3. Further to the insulating question. If I am going to go ahead with insulating the walls, I realize it would be a waste to not do the roof at the same time. The garage is open to the roof with loose boards laid over beams to make a makeshift ceiling/storage area. I don't want to lose storage space above the "ceiling" by closing it off. Will insulating the ceiling trusses be enough? Keep in mind I'm not winterizing it - I just want to keep it more comfortable to work in during the winter & summer.

4. Also, any tips, suggestions or ideas on how best to set up the shop. I realize everyone has their own preferences, it's just that I am working with a blank slate here and would love to hear ideas from others on how they have or would set up a shop if they had the opportunity I'm getting.

I am thankful for any and all suggestions for my questions above and I know pictures would help but I won't have the opportunity to take any until March 27th (the closing date).

Supplied data:
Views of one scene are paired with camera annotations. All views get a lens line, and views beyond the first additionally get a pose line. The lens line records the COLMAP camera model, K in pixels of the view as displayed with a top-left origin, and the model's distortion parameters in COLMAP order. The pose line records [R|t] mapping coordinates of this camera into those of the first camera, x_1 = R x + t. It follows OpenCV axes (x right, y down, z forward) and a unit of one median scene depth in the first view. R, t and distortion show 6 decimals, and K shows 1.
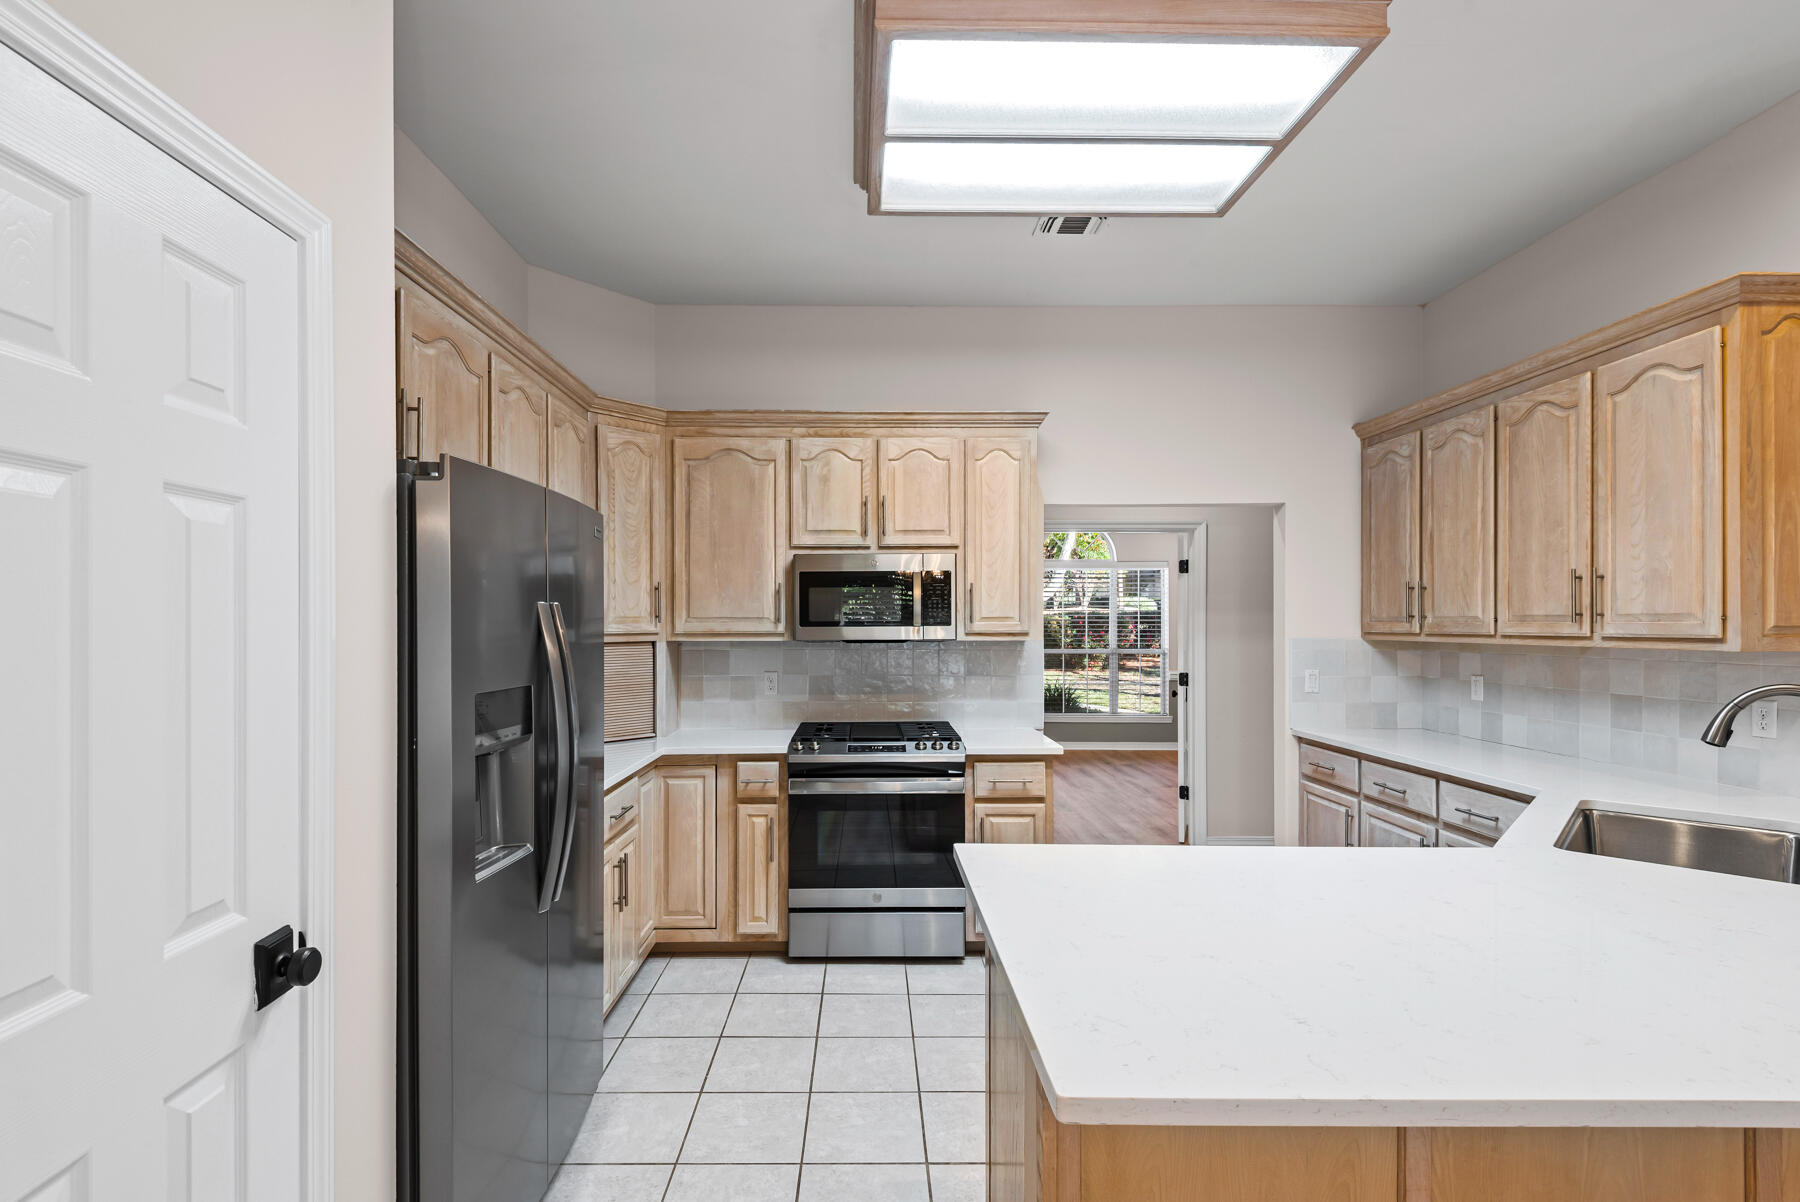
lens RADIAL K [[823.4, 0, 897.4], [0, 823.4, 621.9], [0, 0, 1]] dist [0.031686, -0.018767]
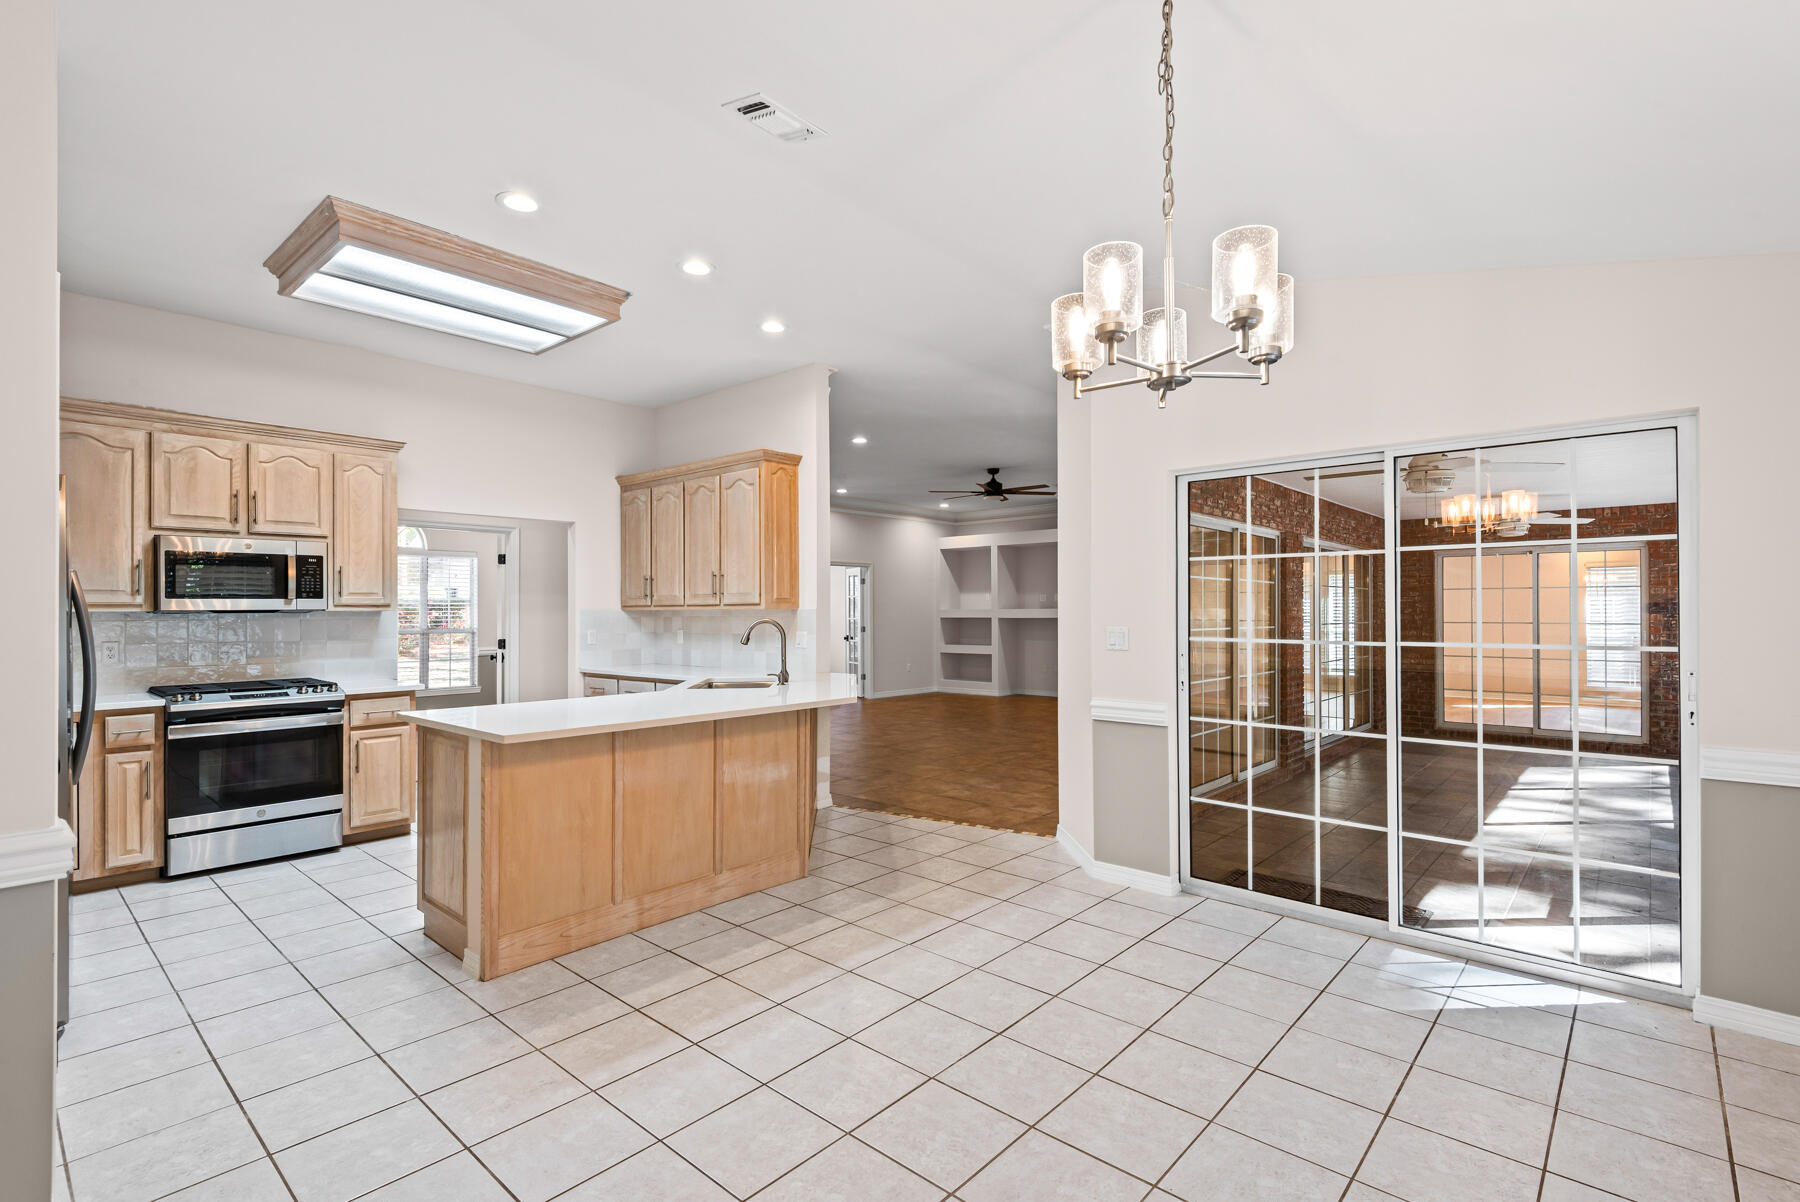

Try it:
In the garage post, what is laid over the beams to form a makeshift ceiling and storage area? The material was drawn from a source separate from the garage post.

Your response:
Loose boards.